MASSDEVICE ON CALL — Digital criminals have been stepping up their game with an ever-increasing number of malicious hacks on healthcare data systems, but there is good news. The medical device industry doesn’t have to reinvent the wheel to get a grasp on its cybersecurity issues.
Other industries have been in the cybersecurity limelight for years and there are several defined practices to help companies assess and improve their digital defenses.
In a blog post for MDDI Online, a trio of cybersecurity experts offered guidance on how to get started "hacking your own medical device."
"Technical security analysis and penetration tests (pentests) are key components of a sustainable security protection framework," the authors wrote. "The aim is to determine the current level of security of the device software and to identify security-critical vulnerabilities in software design and/or implementation. Risks can be uncovered and practical measures taken to eliminate the vulnerabilities or to reduce the risk to a level acceptable for the organization without taking chances with the wellbeing and safety of the patient."
That doesn’t mean, however, that there’s a one-size-fits-all digital security protocol. Security testers must be quick on their feet and creative in order to think the way a criminal hacker would to find vulnerabilities.

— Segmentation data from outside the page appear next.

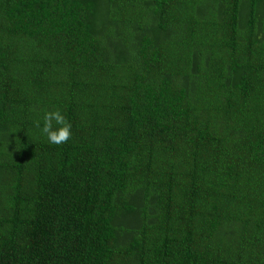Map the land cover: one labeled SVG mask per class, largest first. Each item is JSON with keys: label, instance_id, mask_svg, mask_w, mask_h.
Returning a JSON list of instances; mask_svg holds the SVG:
<instances>
[{"label": "trees", "instance_id": "obj_1", "mask_svg": "<svg viewBox=\"0 0 264 264\" xmlns=\"http://www.w3.org/2000/svg\"><path fill=\"white\" fill-rule=\"evenodd\" d=\"M0 264H264V0H0Z\"/></svg>", "mask_w": 264, "mask_h": 264}, {"label": "clouds", "instance_id": "obj_2", "mask_svg": "<svg viewBox=\"0 0 264 264\" xmlns=\"http://www.w3.org/2000/svg\"><path fill=\"white\" fill-rule=\"evenodd\" d=\"M54 122L55 125L59 127H54ZM34 123L37 128L41 129V132L47 136L48 141L52 144H64L72 138V125L58 109L45 113L42 128L39 120Z\"/></svg>", "mask_w": 264, "mask_h": 264}]
</instances>
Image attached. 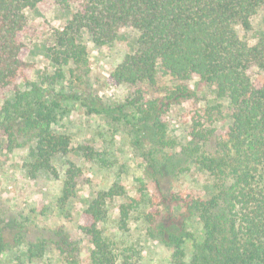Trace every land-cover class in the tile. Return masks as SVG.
<instances>
[{
    "label": "trees",
    "instance_id": "1",
    "mask_svg": "<svg viewBox=\"0 0 264 264\" xmlns=\"http://www.w3.org/2000/svg\"><path fill=\"white\" fill-rule=\"evenodd\" d=\"M56 1L65 9L74 3L77 9L65 26L52 31L45 55L53 70H43L33 80V65L26 59L30 50L25 35L31 29L26 9H40L47 0H0V91H14L0 108V158L6 150L30 144L31 160L25 168L33 178L41 172L58 176L55 158L72 150L86 159L95 158L91 145L72 148V136L55 126L64 115L65 101L79 99L93 111L109 108L102 98L89 99L72 85L67 90L66 71L80 80L85 74L82 68L88 67L87 41L111 49L121 29L132 27L139 32L135 47L114 66L108 81L128 86L126 103L116 108L132 107L139 130L149 131L152 148L146 158L162 193L164 218L185 221L181 225L158 221L157 215L163 212L153 210L155 203L148 197L147 203L153 206L143 215L150 235L173 248L178 264H264V35L251 45L239 33V27L252 29V17L264 7V0ZM165 76L173 84L164 86L161 78ZM195 77L228 102L225 111L230 120L219 130L215 121L223 114L222 104L196 106L187 134L190 146L184 149L176 137L168 136L163 117L175 103L198 102L197 92L189 85ZM167 147L184 149L209 173L215 187L210 197L171 187L162 191L159 176L175 155L165 153ZM66 164L58 198L62 205L75 197L83 179L79 165L71 159ZM124 194L120 183L101 189L81 213L77 228L92 245L91 264H129L132 258L118 261L99 227L107 216L108 201ZM144 195L121 204L122 228L127 227L130 210L145 203ZM187 219H197L201 225L199 239L188 230ZM58 236L30 243L26 252L43 256L53 243L63 253L71 244ZM18 237L14 236V244ZM187 239L194 240L188 261ZM11 246L0 218V259Z\"/></svg>",
    "mask_w": 264,
    "mask_h": 264
},
{
    "label": "rangeland",
    "instance_id": "2",
    "mask_svg": "<svg viewBox=\"0 0 264 264\" xmlns=\"http://www.w3.org/2000/svg\"><path fill=\"white\" fill-rule=\"evenodd\" d=\"M77 5L70 8L61 7L56 0H47L40 9H26L30 30L25 35V41L30 53L26 59L32 63L31 78L37 80L43 70L53 68L46 58V47L52 43V31L65 26ZM240 36L253 45L264 35V7L252 17V29L249 31L239 27ZM139 32L132 27H123L120 38L111 49L98 48L88 40V67L82 68L85 74L77 80L69 70L66 71L67 90L70 85L89 96L102 98L103 104L109 108L106 111H93L91 105L79 99L63 102L64 115L55 126L72 136V148L81 144H89L97 152L95 158L86 159L77 150H72L67 156L59 155L54 160L58 176L41 172L36 178L30 177L25 164L31 160V145L15 147L7 150L0 158V218L4 220V233L12 244L3 252L0 264H91L90 253L92 245L77 228V222L87 202L93 199L101 189H107L115 183L124 185L126 194L118 195L108 201L107 216L99 223L103 236L111 242L118 261L131 256L129 264H178L173 257V248L164 244L159 238L150 235L149 225L143 211L152 208L148 197L153 199V210L163 212L157 215L166 225L176 223L181 225L183 218L171 220L165 217L164 205L161 204V192L156 186V180L148 167L146 152L151 150L149 131L145 133L137 127V112L130 106L123 111L116 108L118 104L126 103L128 86L126 84H111L108 81L111 70L123 57L135 47ZM256 70L252 73L255 76ZM162 84L171 85L170 77H162ZM189 85L197 92L198 102L182 100L170 107L164 115L168 125L167 134L176 137L187 149L190 138L187 136L191 125L192 113L195 107L206 108L208 105L222 104L223 114L215 121V127L223 129L229 123L226 113L228 102L195 77ZM12 89L0 91V108L5 99L12 98ZM100 109V108H99ZM141 135V136H140ZM141 139L139 142L138 139ZM204 148H209L205 146ZM184 149L167 147L164 152L175 154L164 165L159 176L163 192L171 187L173 190H191L201 197H210L214 193V179L208 172L193 162ZM159 157H161L159 155ZM71 159L83 170V179L78 185L75 197L65 205L58 202L63 187L67 160ZM144 195V202L130 210V218L126 228L121 227L120 206L131 202V198ZM188 230L194 237H201V225L197 219L186 220ZM20 234H18L17 233ZM67 239L71 246H65L60 253L56 245L50 243L43 256L31 255L26 252L30 243L38 240ZM19 236L14 244V236ZM14 244V246H13ZM194 240L187 239L185 243V260H189L193 250ZM128 264V263H127Z\"/></svg>",
    "mask_w": 264,
    "mask_h": 264
}]
</instances>
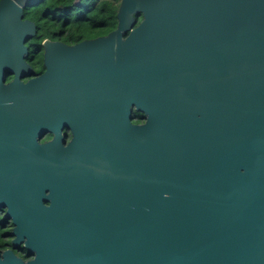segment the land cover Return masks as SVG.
<instances>
[{"label": "water", "instance_id": "1", "mask_svg": "<svg viewBox=\"0 0 264 264\" xmlns=\"http://www.w3.org/2000/svg\"><path fill=\"white\" fill-rule=\"evenodd\" d=\"M28 1L0 0V110L42 117L56 86L78 121L52 173L0 193L28 264H264V0H120L106 36L44 40L23 85ZM84 117L111 119L114 150L84 141Z\"/></svg>", "mask_w": 264, "mask_h": 264}, {"label": "flooded vegetation", "instance_id": "2", "mask_svg": "<svg viewBox=\"0 0 264 264\" xmlns=\"http://www.w3.org/2000/svg\"><path fill=\"white\" fill-rule=\"evenodd\" d=\"M98 2L99 0L96 3ZM94 5L91 9H87V15L93 10ZM61 17L64 19L60 20ZM50 19L53 20V24L50 22L52 24L50 33L55 38L51 41L62 42L66 45H74L83 41L72 43L63 40L70 33L68 30L70 18L54 14ZM82 22L88 29L104 30L103 20L95 21L93 24V19L86 16ZM107 34L97 33L96 36L84 40L95 39ZM28 47L29 52L24 58V64L27 67L20 73L19 79L23 85L39 79L46 72L43 45ZM55 50L62 49L56 47ZM52 58L53 62L58 65L66 63L67 58L71 60L73 57L66 54H55ZM15 78L16 73L6 70L3 85H10ZM4 86L0 87V95L3 96L8 92ZM56 92V86H54L50 109L42 117L41 115L35 117L30 110L25 113L12 109L0 110V193H21L20 183L37 180L42 165L49 164V172L52 173L53 167L54 170L56 167L58 136L61 137L60 146L62 148H67L74 139V130L77 128L78 121L69 116L66 108L56 109ZM107 118L97 121L101 126L98 130L93 127L91 132L88 129V118L84 117L81 120L82 138L87 144L91 140L92 143H98L101 147L113 146L114 150L115 130L113 128L111 132V119ZM144 121V115L133 108L132 123L142 124ZM27 188V193H42L40 190L33 191L31 186ZM7 214V206L0 202V264H28L36 259V250L30 247L28 243L31 242L24 234L17 235L14 232L16 224Z\"/></svg>", "mask_w": 264, "mask_h": 264}, {"label": "trees", "instance_id": "3", "mask_svg": "<svg viewBox=\"0 0 264 264\" xmlns=\"http://www.w3.org/2000/svg\"><path fill=\"white\" fill-rule=\"evenodd\" d=\"M119 1L120 0H99L96 5H94L95 3L90 4L88 9H91L92 5H94L93 10L87 15V10L85 11L84 8H80V5L82 2H85V0H82L79 6L74 5L73 0H39L37 3L36 0H30L24 8V18L33 21L37 26V30L35 36L27 41V46H42L44 40L55 39L50 33L51 25L53 24V20H51L50 17L54 14L64 15L71 20L68 28L70 33L63 39L67 42L71 41L72 43H77L81 40L92 38L96 36L97 33L101 32L107 34L109 31L116 28ZM72 14L73 16L71 17ZM86 16L93 19V24H95V21L103 20L104 30L88 29L86 24L82 22V19ZM63 19V17L60 18V20ZM40 22H42V24ZM74 26H78V28L75 30L72 29Z\"/></svg>", "mask_w": 264, "mask_h": 264}, {"label": "rangeland", "instance_id": "4", "mask_svg": "<svg viewBox=\"0 0 264 264\" xmlns=\"http://www.w3.org/2000/svg\"><path fill=\"white\" fill-rule=\"evenodd\" d=\"M39 0H36V3L38 2ZM97 2V0H85V2H82V4L81 3H79V4H81L80 5V8H84V10L86 11L89 7H90V4H93V3H96ZM120 2V1H119ZM79 4L78 5H76V6H79ZM78 8V7H77ZM73 16V14L71 15V17ZM79 18V17H78ZM28 20H30V19H28ZM31 21V20H30ZM41 24H42V22H40ZM76 28H78V26L77 27H73L72 29H76ZM74 30H72V31H74ZM74 33V32H73Z\"/></svg>", "mask_w": 264, "mask_h": 264}]
</instances>
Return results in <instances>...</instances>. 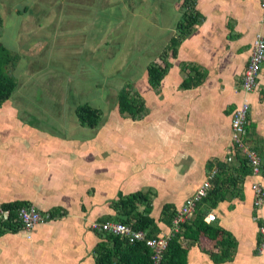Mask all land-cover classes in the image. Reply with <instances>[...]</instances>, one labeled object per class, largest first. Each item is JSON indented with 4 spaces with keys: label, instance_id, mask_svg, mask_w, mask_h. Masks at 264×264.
<instances>
[{
    "label": "crops",
    "instance_id": "1",
    "mask_svg": "<svg viewBox=\"0 0 264 264\" xmlns=\"http://www.w3.org/2000/svg\"><path fill=\"white\" fill-rule=\"evenodd\" d=\"M192 1L202 20L176 45L175 56L168 55L170 66L157 89L146 82V66L131 76V88L147 110L143 117L121 115L114 103L94 128L77 123L78 130L69 127L61 134L27 120L21 111L26 108L10 97L0 105V205L24 201L40 212L57 209L31 229L1 232L0 264H94L91 249L98 236L90 223L113 220L110 202L134 191H148L149 216L158 233L167 232L169 227L157 221L161 207L178 208L212 167L206 164L223 162L230 114L242 99L249 103L246 139L260 161L264 158V61L253 91L244 94L239 85L251 42L257 34L264 37L260 0ZM181 2H169L173 22L164 27L157 55L174 33ZM14 12L23 16L26 8ZM190 66L205 75L196 86L179 88ZM253 183L264 192V174L245 175L242 199L226 195L207 212L215 215L209 225L234 240L231 258L214 263L205 251L220 253V233L194 228L191 236L178 238L186 249L185 264H264V250L256 248L264 198L254 209Z\"/></svg>",
    "mask_w": 264,
    "mask_h": 264
},
{
    "label": "rangeland",
    "instance_id": "2",
    "mask_svg": "<svg viewBox=\"0 0 264 264\" xmlns=\"http://www.w3.org/2000/svg\"><path fill=\"white\" fill-rule=\"evenodd\" d=\"M172 1L0 0V43L14 55L2 68L13 77L10 99L32 123L78 130L77 105L106 112L118 89L154 62ZM21 6L23 16L14 12Z\"/></svg>",
    "mask_w": 264,
    "mask_h": 264
},
{
    "label": "trees",
    "instance_id": "3",
    "mask_svg": "<svg viewBox=\"0 0 264 264\" xmlns=\"http://www.w3.org/2000/svg\"><path fill=\"white\" fill-rule=\"evenodd\" d=\"M180 8V15L174 23V33L157 55L159 63L150 62L146 65V82L154 90L157 89L161 78L170 66L167 59L168 55L175 56L176 45L202 20L201 14L193 8L192 0H182ZM13 59L14 55L0 43V105L10 97L14 89L13 77L7 75L2 69L3 65L7 63L13 64ZM179 67L182 71L186 68L184 63H181ZM187 68L191 73H186L178 85L179 88L196 86L205 75V71L198 67L190 66ZM115 103L118 112L131 119L141 118L147 111L142 97L131 88L129 83H124L118 89ZM75 115L80 125L94 128L99 120L100 112L98 109L83 103L75 107ZM245 129H247V124ZM260 162L261 173L264 174V158ZM213 165L216 167V172L210 181L211 186L206 195L196 204L193 220L190 223L186 221L181 223L178 231L170 236L160 264H185L186 249L181 247L178 238L180 235L184 237L191 236L194 228L204 232L217 231L220 233L221 238L217 241L223 245L220 253L205 251L214 263L231 258L230 248L234 245L231 235L223 229L210 226L211 222L205 223L202 217L214 207L216 202L223 200L226 195L242 199L240 183L245 175L250 174V168L245 159L239 155H236L232 162L209 161L206 164L207 169ZM147 193L148 191H134L122 195L111 201L110 206L116 211L113 220L127 223L133 229L144 231L148 236H155L158 234V228L153 218L149 216L150 205ZM25 204L24 201H10L1 204L2 207L9 209V216L7 220H0V233L19 227V223L14 220V209ZM56 210V208L50 209L48 218H52ZM174 213L175 209L173 207L164 204L161 207L157 221L171 227V219ZM252 215L255 216L254 211ZM256 221L258 224L261 223L258 219ZM93 232L98 236V241L91 249L94 264H149V250L142 242H128L118 235L96 230H93Z\"/></svg>",
    "mask_w": 264,
    "mask_h": 264
},
{
    "label": "built area",
    "instance_id": "4",
    "mask_svg": "<svg viewBox=\"0 0 264 264\" xmlns=\"http://www.w3.org/2000/svg\"><path fill=\"white\" fill-rule=\"evenodd\" d=\"M259 5L264 9V0H260ZM264 61V37L257 34L250 44V52L248 59L240 74V90L246 94L253 91L257 85V77ZM249 103L242 99L240 103L233 108L230 114V142L226 149L223 162H232L236 155L243 157L250 168L251 175L261 174L260 157L256 149L250 145L246 139L247 114ZM216 172V167L212 166L200 183V185L188 195L178 208L171 219V227L167 232L158 233L155 236H148L139 229H133L129 224L105 219L101 221H92L89 225L90 229L102 231L112 235H118L125 238L128 242H142L149 250V264H160V260L170 236L177 232L179 225L190 217L195 209L196 204L202 197L206 195L207 190L211 186V179ZM253 191L252 205L256 209L263 201L264 192L257 184L251 185ZM15 218L22 229H31L35 224L40 223L48 218V213L38 211L31 204L20 205L14 209ZM9 209L0 205V220H7ZM215 215L211 212L203 215L202 220L210 223L214 220ZM258 251L264 250V224L257 226V243Z\"/></svg>",
    "mask_w": 264,
    "mask_h": 264
}]
</instances>
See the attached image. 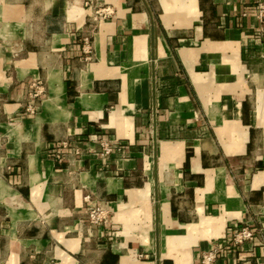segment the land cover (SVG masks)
<instances>
[{
    "label": "crops",
    "instance_id": "obj_1",
    "mask_svg": "<svg viewBox=\"0 0 264 264\" xmlns=\"http://www.w3.org/2000/svg\"><path fill=\"white\" fill-rule=\"evenodd\" d=\"M260 2L0 0V264H264Z\"/></svg>",
    "mask_w": 264,
    "mask_h": 264
},
{
    "label": "built area",
    "instance_id": "obj_2",
    "mask_svg": "<svg viewBox=\"0 0 264 264\" xmlns=\"http://www.w3.org/2000/svg\"><path fill=\"white\" fill-rule=\"evenodd\" d=\"M258 16L260 22H264V2H260L258 4ZM101 147L103 154H110L113 151V146L111 143H109L106 140H101ZM58 158V157H57ZM87 199L88 196L86 197ZM108 211L105 210L103 207H99L96 204H90L88 207V216L90 223L92 224H98L101 223V221H106V218L108 217ZM254 239V232L250 230V228L246 225L243 227H236L234 228V231L232 233V243L234 246H241L246 244L248 241H251ZM221 250L214 246L211 247V250L204 252L202 254L201 264H213L215 260L220 255Z\"/></svg>",
    "mask_w": 264,
    "mask_h": 264
},
{
    "label": "rangeland",
    "instance_id": "obj_3",
    "mask_svg": "<svg viewBox=\"0 0 264 264\" xmlns=\"http://www.w3.org/2000/svg\"><path fill=\"white\" fill-rule=\"evenodd\" d=\"M96 16H98V14H96ZM96 16H95V17H96ZM97 21H98V20H97V17L94 18V19H93V25L96 24ZM262 23H264V22H262ZM38 96H39V94H38ZM254 99H255V96H253V101H254ZM30 109H31V108H30ZM31 110H32V109H31ZM105 210H106V209H105ZM107 216H108V217L106 218V221H105L106 223L108 222V220H109V218H110V216H111L109 212H108V215H107ZM89 221H90V220H89ZM105 222H104V221H101V223L94 224V225H102V223H105ZM91 224H92V223H91Z\"/></svg>",
    "mask_w": 264,
    "mask_h": 264
},
{
    "label": "bare ground",
    "instance_id": "obj_4",
    "mask_svg": "<svg viewBox=\"0 0 264 264\" xmlns=\"http://www.w3.org/2000/svg\"><path fill=\"white\" fill-rule=\"evenodd\" d=\"M164 22H166V24H168V17L165 15V17L163 18Z\"/></svg>",
    "mask_w": 264,
    "mask_h": 264
}]
</instances>
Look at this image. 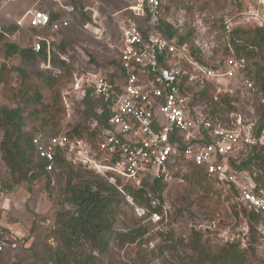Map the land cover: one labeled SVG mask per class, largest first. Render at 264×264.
<instances>
[{
    "label": "rangeland",
    "instance_id": "1",
    "mask_svg": "<svg viewBox=\"0 0 264 264\" xmlns=\"http://www.w3.org/2000/svg\"><path fill=\"white\" fill-rule=\"evenodd\" d=\"M67 1L61 0L63 5H67ZM161 1L158 19L161 17L171 24L180 35H190L210 64L223 63V59L231 55L226 53L229 45L226 27H232L231 24L235 23L247 29L253 28V13L260 11L258 0ZM84 2L82 12L89 18L87 21L79 12L75 11L76 14H73L63 10L56 0H17L13 3L0 0V35H3L0 38V108H17V104L5 98L9 91L6 89V82L15 88L21 81L19 75L12 70L14 67L28 72L39 87L44 103L51 101L46 80L39 74L53 72V65L48 67V63L43 61L24 62L17 55L6 59L5 45L13 43L22 49L32 48V38L36 31L18 29L15 24L27 10L35 8L50 14L60 11L62 16L70 18L71 27L53 35L56 41L49 55L52 58L55 54L60 60L72 65L73 72L69 83L62 88L65 113L60 116V128H56L54 133L59 131L60 134H65L82 121L84 107L81 103L84 98H81L79 91L70 90L75 83V75L82 76L93 70H102L106 75L109 69L105 68L104 63L119 55V23L133 22L144 27L150 21V16L146 23L133 11L140 0ZM88 24L98 25L103 29V34L92 35L86 29ZM64 44L63 50L61 46ZM93 58L103 67L97 68L92 62ZM3 65L7 66L6 71H3ZM248 67L250 70V63ZM247 80L246 72H241L231 80L216 83V95H229L232 105L236 107L234 112H224L216 118L211 115V105L203 102L196 108L204 117H212L215 123L230 124L238 130L239 144L232 157L239 162L246 159L251 146L256 144V125L264 104V99L256 88L249 90L245 87ZM68 92L70 93L65 95ZM30 110L22 109L26 119L25 130L34 135L39 123L30 115ZM89 125L91 129L96 127L91 120ZM2 139L3 131L0 129V145ZM86 141L92 144L89 140ZM168 173L162 214L148 215L146 208L134 206L126 198L128 204H122L119 208L115 235L106 247V252L100 254L86 246L83 250L79 249L78 253L85 251L87 257L95 256V264H183L186 254H191L187 245L194 239V233L200 232L204 242L214 252L226 244L239 243L245 248L252 243L256 253L250 254L248 264H264V220L253 222L255 232H252L249 221L244 217L243 206L229 188L209 178L193 177L186 160L171 165ZM242 173L248 186L255 183L258 176L255 170ZM62 177L55 174L51 182L43 176L17 184L0 151V236L13 242L6 243L0 264H53L51 259L59 244L55 237L59 229L58 214L70 210L64 195L66 178ZM154 205H158V201ZM130 230H138L144 235L135 244L119 239L118 236ZM3 231H7V234ZM6 239L3 241H7ZM86 259L84 256L83 264Z\"/></svg>",
    "mask_w": 264,
    "mask_h": 264
},
{
    "label": "trees",
    "instance_id": "2",
    "mask_svg": "<svg viewBox=\"0 0 264 264\" xmlns=\"http://www.w3.org/2000/svg\"><path fill=\"white\" fill-rule=\"evenodd\" d=\"M232 1L235 2L236 0ZM67 5L74 8L73 14L79 12L83 17L85 16L82 12L85 6L84 0H68ZM60 15L62 14L59 12L50 14L52 20L59 18ZM140 18L145 20L146 23L149 19L146 17ZM87 20H89L88 17H86L85 21ZM252 25L254 26L253 28L247 29L235 23L231 24L232 27H230V30L227 29L226 36L228 44L234 50L235 55L238 58H245L248 66L250 63L251 68L248 70L249 67L247 66L246 76H248L249 81L253 83L254 88L264 99V24L253 20ZM136 26L143 34H148L151 29L149 24L144 27H139L137 24ZM158 29L163 37L173 44L186 45L195 60L201 64L210 65L201 50L193 43L190 35H180L171 24L165 22L161 17ZM0 38H3V35H0ZM5 47L6 59H9L12 55H17L24 62L36 63L43 61V63L53 65L54 68L52 67L53 72L45 71L39 74L44 77L50 90L51 101L49 103H44V97L39 87L31 79L27 71L17 67L12 69L19 75L21 81L15 88H12L9 82H6V89L9 91L5 94V98L17 104V108H0V129L3 131L0 151L3 161L17 184L43 176L49 182L52 181V176L55 174H58L59 177L65 176L64 195L67 197L70 210L58 214L57 223L59 229L56 231L55 237L59 244L51 260L53 264H73V262L83 264L84 256H86L85 264H95V256L89 255L87 257L85 251L79 254L78 250H83L86 246H89L100 254L106 252V247L110 245L115 235L119 208L122 204L128 202V199L126 202L127 196L131 197L134 206L146 208L148 215L162 214L161 207L163 193L166 188L165 181L169 175L168 169H170L171 165H177L180 161H185L186 159L180 157L173 164L168 165L167 175L160 174L158 177L148 175L143 178L140 187H134L130 184L124 185L125 194L93 170L69 162L65 154L60 151L55 158V169L48 172L46 170L47 163L39 157L33 140L38 135H43L46 138L60 135L59 131L56 134L54 131H56V128H60V116L65 113L61 92L62 88L72 78L73 66L57 58L55 54L51 58L46 49L36 53L32 48L22 49L13 43H6ZM61 49H65V44L61 46ZM226 53L231 54L228 47L226 48ZM226 58L223 59V62ZM92 62L98 66L97 68L103 67L94 58ZM104 66L109 69L106 72V76L112 83H119L120 87L125 84L126 74L120 55L117 58L108 59ZM2 69L6 71L7 66L3 65ZM55 70H59L60 73H56ZM180 88L185 95L190 97L188 106L194 117L201 116L215 126L232 128L230 124H217L212 117H204L196 110L197 106L203 102L211 105V115L216 118L224 112L231 113L236 110L229 95H216V83L207 82L203 85L195 84L192 86L184 78ZM113 103V100L106 101L104 98L95 96L92 90L89 89L81 103L84 107L81 117L82 121L65 134L71 140H89L95 146L97 134L110 128V108ZM25 108L31 109L29 111L30 115L39 123L36 129L37 134L32 135L25 130L26 119L22 111ZM262 108L261 117L256 125V144L251 146V151L246 159L239 162L232 157L229 163L230 167L238 175H241L246 170H255L258 173L255 183L264 187V181L262 180L264 178V104ZM90 120L95 123L96 127L93 129L89 125ZM186 161L193 177H204L214 181L213 178L205 174L203 170L196 167L191 161ZM239 178L241 179V176ZM224 185L239 200V192L236 187ZM156 201H158V205H154ZM241 205L243 206L244 217L251 225V231L255 232L253 222H260L263 217L255 212H249L242 203ZM3 233L7 234V231H3ZM143 235L138 230H130L118 237L123 242L127 241L135 244L138 238ZM193 237L194 239L187 245L191 250V254H186L183 264H248L250 262V254L256 253V248L252 246V243L245 248L239 243L226 244L214 252L204 242V237L200 232H195ZM5 239L2 235L0 236V242ZM9 243L12 244L13 242L9 241Z\"/></svg>",
    "mask_w": 264,
    "mask_h": 264
},
{
    "label": "built area",
    "instance_id": "3",
    "mask_svg": "<svg viewBox=\"0 0 264 264\" xmlns=\"http://www.w3.org/2000/svg\"><path fill=\"white\" fill-rule=\"evenodd\" d=\"M56 2L68 13L74 12L72 6L63 5L61 0ZM258 4L260 11L254 12L253 18L264 24V0H258ZM161 6L160 0H140L138 7L133 8L139 17L151 15L148 34H143L133 22L119 23V55L126 74L125 84L120 87L119 83H112L102 70L75 75L70 90L79 91L82 99L91 89L95 96L114 101L110 108V128L97 134L95 146L86 140H71L66 134L50 138L38 135L33 140L37 153L47 163L48 172L55 169V158L60 151L69 162L93 170L123 194L124 185L140 187L148 175H167L168 165L183 157L217 183L236 187L239 201L264 220V187L256 183L248 186L243 173L238 175L230 167L239 144L238 130L215 126L201 116L194 117L188 106L190 97L180 88L184 78L192 86L231 80L246 71L248 62L238 58L228 45L231 55L223 63L201 64L186 45H175L160 33ZM15 24L18 29L35 30L32 49L36 53L46 49L50 54L56 41L53 35L68 28L71 20L62 15L52 20L49 13L32 8ZM86 29L94 36L103 34L98 25L88 24ZM245 87L254 89L249 80ZM127 199L132 203L131 197ZM7 241L0 242V256Z\"/></svg>",
    "mask_w": 264,
    "mask_h": 264
}]
</instances>
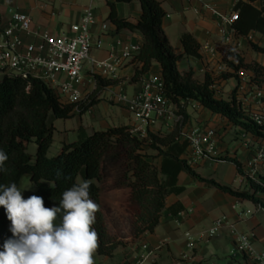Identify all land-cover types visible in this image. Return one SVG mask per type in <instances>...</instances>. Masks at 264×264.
I'll return each mask as SVG.
<instances>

"Security analysts use tools to perform their tests; however, they must independently develop and implement hacking targets and scenarios within the organization under testing conditions that are as realistic as possible. This requires in-depth knowledge of the current threat scenarios and the latest technological advances," according to the article. "If they come up against unexpected obstacles during an attack, then, just like a malicious hacker, they must find a creative diversion around those obstacles – even in the unknown terrain of a medical device or application – to reach their target. No automated vulnerability assessment can achieve this creative thinking."